EXERCISE: When you reach the entries below, transcribe each one exactly as it stands.

DATA PROVIDED:
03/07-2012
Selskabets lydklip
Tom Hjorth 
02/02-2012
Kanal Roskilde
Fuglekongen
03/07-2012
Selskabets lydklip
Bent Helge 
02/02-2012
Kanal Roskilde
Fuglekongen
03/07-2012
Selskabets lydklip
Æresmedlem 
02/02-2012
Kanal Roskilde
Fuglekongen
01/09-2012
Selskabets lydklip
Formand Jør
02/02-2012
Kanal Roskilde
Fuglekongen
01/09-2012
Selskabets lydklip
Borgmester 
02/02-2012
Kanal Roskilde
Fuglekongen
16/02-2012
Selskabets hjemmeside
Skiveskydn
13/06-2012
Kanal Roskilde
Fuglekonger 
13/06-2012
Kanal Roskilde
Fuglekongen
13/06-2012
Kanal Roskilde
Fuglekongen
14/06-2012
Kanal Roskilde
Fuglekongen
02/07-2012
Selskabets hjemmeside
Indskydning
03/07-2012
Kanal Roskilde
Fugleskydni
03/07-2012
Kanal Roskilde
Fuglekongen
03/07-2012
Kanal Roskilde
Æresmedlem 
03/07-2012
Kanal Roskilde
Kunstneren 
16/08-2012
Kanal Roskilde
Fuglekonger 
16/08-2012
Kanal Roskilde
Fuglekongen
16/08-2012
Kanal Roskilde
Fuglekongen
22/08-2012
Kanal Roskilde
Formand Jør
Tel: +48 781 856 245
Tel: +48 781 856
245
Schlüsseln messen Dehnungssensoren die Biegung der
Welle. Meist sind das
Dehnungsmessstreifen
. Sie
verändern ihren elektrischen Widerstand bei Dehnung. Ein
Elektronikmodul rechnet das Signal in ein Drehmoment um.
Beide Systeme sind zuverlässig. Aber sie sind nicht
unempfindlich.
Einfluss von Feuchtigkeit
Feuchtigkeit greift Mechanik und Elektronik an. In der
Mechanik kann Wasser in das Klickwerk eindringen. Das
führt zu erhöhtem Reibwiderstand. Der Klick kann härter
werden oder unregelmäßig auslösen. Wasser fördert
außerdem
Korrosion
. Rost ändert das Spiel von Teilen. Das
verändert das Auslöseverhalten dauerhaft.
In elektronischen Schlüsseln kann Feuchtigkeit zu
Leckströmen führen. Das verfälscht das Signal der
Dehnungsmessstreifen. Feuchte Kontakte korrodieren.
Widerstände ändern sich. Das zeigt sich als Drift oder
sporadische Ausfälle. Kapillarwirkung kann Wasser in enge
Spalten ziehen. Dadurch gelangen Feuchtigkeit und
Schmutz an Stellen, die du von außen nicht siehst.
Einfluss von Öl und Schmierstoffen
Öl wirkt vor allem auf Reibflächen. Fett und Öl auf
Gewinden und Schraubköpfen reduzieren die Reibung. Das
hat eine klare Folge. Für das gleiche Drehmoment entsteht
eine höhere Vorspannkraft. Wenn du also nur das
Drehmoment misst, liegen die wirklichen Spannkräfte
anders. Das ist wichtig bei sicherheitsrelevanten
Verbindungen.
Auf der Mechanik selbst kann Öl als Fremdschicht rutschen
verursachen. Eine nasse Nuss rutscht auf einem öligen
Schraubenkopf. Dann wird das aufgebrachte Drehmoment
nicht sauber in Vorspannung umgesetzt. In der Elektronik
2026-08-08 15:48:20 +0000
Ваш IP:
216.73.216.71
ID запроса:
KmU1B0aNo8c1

ANSWER TO THIS PROBLEM:
03/07-2012
Selskabets lydklip
Tom Hjorth 
02/02-2012
Kanal Roskilde
Fuglekongen
03/07-2012
Selskabets lydklip
Bent Helge 
02/02-2012
Kanal Roskilde
Fuglekongen
03/07-2012
Selskabets lydklip
Æresmedlem 
02/02-2012
Kanal Roskilde
Fuglekongen
01/09-2012
Selskabets lydklip
Formand Jør
02/02-2012
Kanal Roskilde
Fuglekongen
01/09-2012
Selskabets lydklip
Borgmester 
02/02-2012
Kanal Roskilde
Fuglekongen
16/02-2012
Selskabets hjemmeside
Skiveskydn
13/06-2012
Kanal Roskilde
Fuglekonger 
13/06-2012
Kanal Roskilde
Fuglekongen
13/06-2012
Kanal Roskilde
Fuglekongen
14/06-2012
Kanal Roskilde
Fuglekongen
02/07-2012
Selskabets hjemmeside
Indskydning
03/07-2012
Kanal Roskilde
Fugleskydni
03/07-2012
Kanal Roskilde
Fuglekongen
03/07-2012
Kanal Roskilde
Æresmedlem 
03/07-2012
Kanal Roskilde
Kunstneren 
16/08-2012
Kanal Roskilde
Fuglekonger 
16/08-2012
Kanal Roskilde
Fuglekongen
16/08-2012
Kanal Roskilde
Fuglekongen
22/08-2012
Kanal Roskilde
Formand Jør
Tel: +48 781 856 245
Tel: +48 781 856
245
Schlüsseln messen Dehnungssensoren die Biegung der
Welle. Meist sind das
Dehnungsmessstreifen
. Sie
verändern ihren elektrischen Widerstand bei Dehnung. Ein
Elektronikmodul rechnet das Signal in ein Drehmoment um.
Beide Systeme sind zuverlässig. Aber sie sind nicht
unempfindlich.
Einfluss von Feuchtigkeit
Feuchtigkeit greift Mechanik und Elektronik an. In der
Mechanik kann Wasser in das Klickwerk eindringen. Das
führt zu erhöhtem Reibwiderstand. Der Klick kann härter
werden oder unregelmäßig auslösen. Wasser fördert
außerdem
Korrosion
. Rost ändert das Spiel von Teilen. Das
verändert das Auslöseverhalten dauerhaft.
In elektronischen Schlüsseln kann Feuchtigkeit zu
Leckströmen führen. Das verfälscht das Signal der
Dehnungsmessstreifen. Feuchte Kontakte korrodieren.
Widerstände ändern sich. Das zeigt sich als Drift oder
sporadische Ausfälle. Kapillarwirkung kann Wasser in enge
Spalten ziehen. Dadurch gelangen Feuchtigkeit und
Schmutz an Stellen, die du von außen nicht siehst.
Einfluss von Öl und Schmierstoffen
Öl wirkt vor allem auf Reibflächen. Fett und Öl auf
Gewinden und Schraubköpfen reduzieren die Reibung. Das
hat eine klare Folge. Für das gleiche Drehmoment entsteht
eine höhere Vorspannkraft. Wenn du also nur das
Drehmoment misst, liegen die wirklichen Spannkräfte
anders. Das ist wichtig bei sicherheitsrelevanten
Verbindungen.
Auf der Mechanik selbst kann Öl als Fremdschicht rutschen
verursachen. Eine nasse Nuss rutscht auf einem öligen
Schraubenkopf. Dann wird das aufgebrachte Drehmoment
nicht sauber in Vorspannung umgesetzt. In der Elektronik
2026-08-08 15:48:20 +0000
Ваш IP:
216.73.216.71
ID запроса:
KmU1B0aNo8c1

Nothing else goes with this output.